-------- PROVIDED DATA
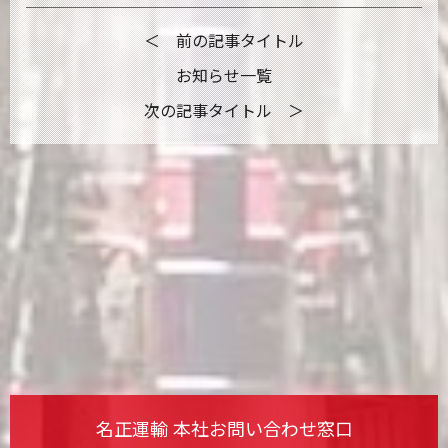
＜ 前の記事タイトル
お知らせ一覧
次の記事タイトル ＞
名正運輸 本社お問い合わせ窓口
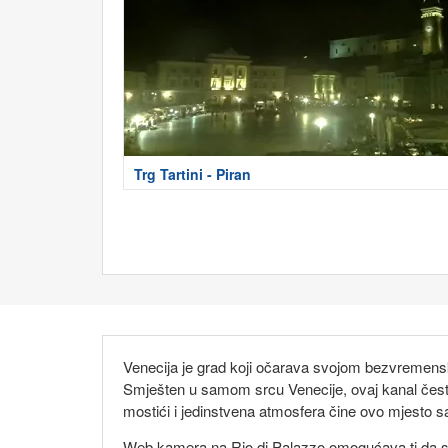
Trg Tartini - Piran
Venecija je grad koji očarava svojom bezvremen
Smješten u samom srcu Venecije, ovaj kanal čes
mostići i jedinstvena atmosfera čine ovo mjesto
Web kamera na Rio di Palazzo omogućava ti da se ur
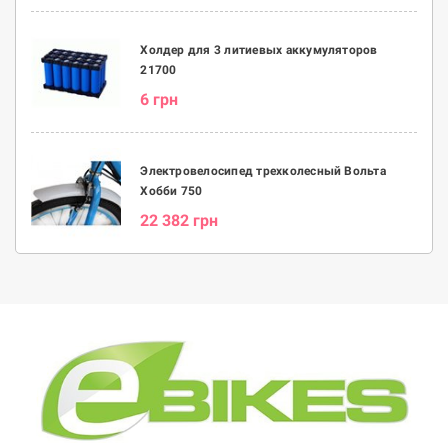
Холдер для 3 литиевых аккумуляторов
21700
6 грн
Электровелосипед трехколесный Вольта
Хобби 750
22 382 грн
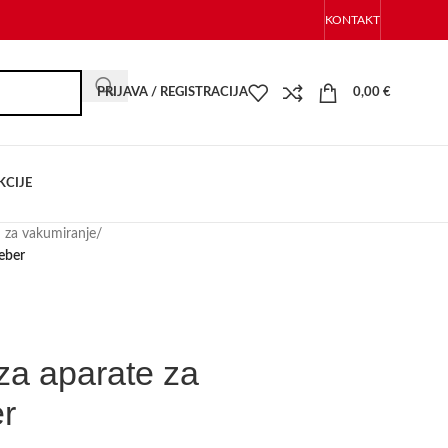
KONTAKT
PRIJAVA / REGISTRACIJA
0,00
€
KCIJE
i za vakumiranje
/
Reber
 za aparate za
r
----------------
Copy out every line of text in the material above exactly as it appears, leaving out the pictures.

＜ 前の記事タイトル
お知らせ一覧
次の記事タイトル ＞
名正運輸 本社お問い合わせ窓口
Trg Tartini - Piran
Venecija je grad koji očarava svojom bezvremen
Smješten u samom srcu Venecije, ovaj kanal čes
mostići i jedinstvena atmosfera čine ovo mjesto
Web kamera na Rio di Palazzo omogućava ti da se ur
Холдер для 3 литиевых аккумуляторов
21700
6 грн
Электровелосипед трехколесный Вольта
Хобби 750
22 382 грн
KONTAKT
PRIJAVA / REGISTRACIJA
0,00
€
KCIJE
i za vakumiranje
/
Reber
 za aparate za
r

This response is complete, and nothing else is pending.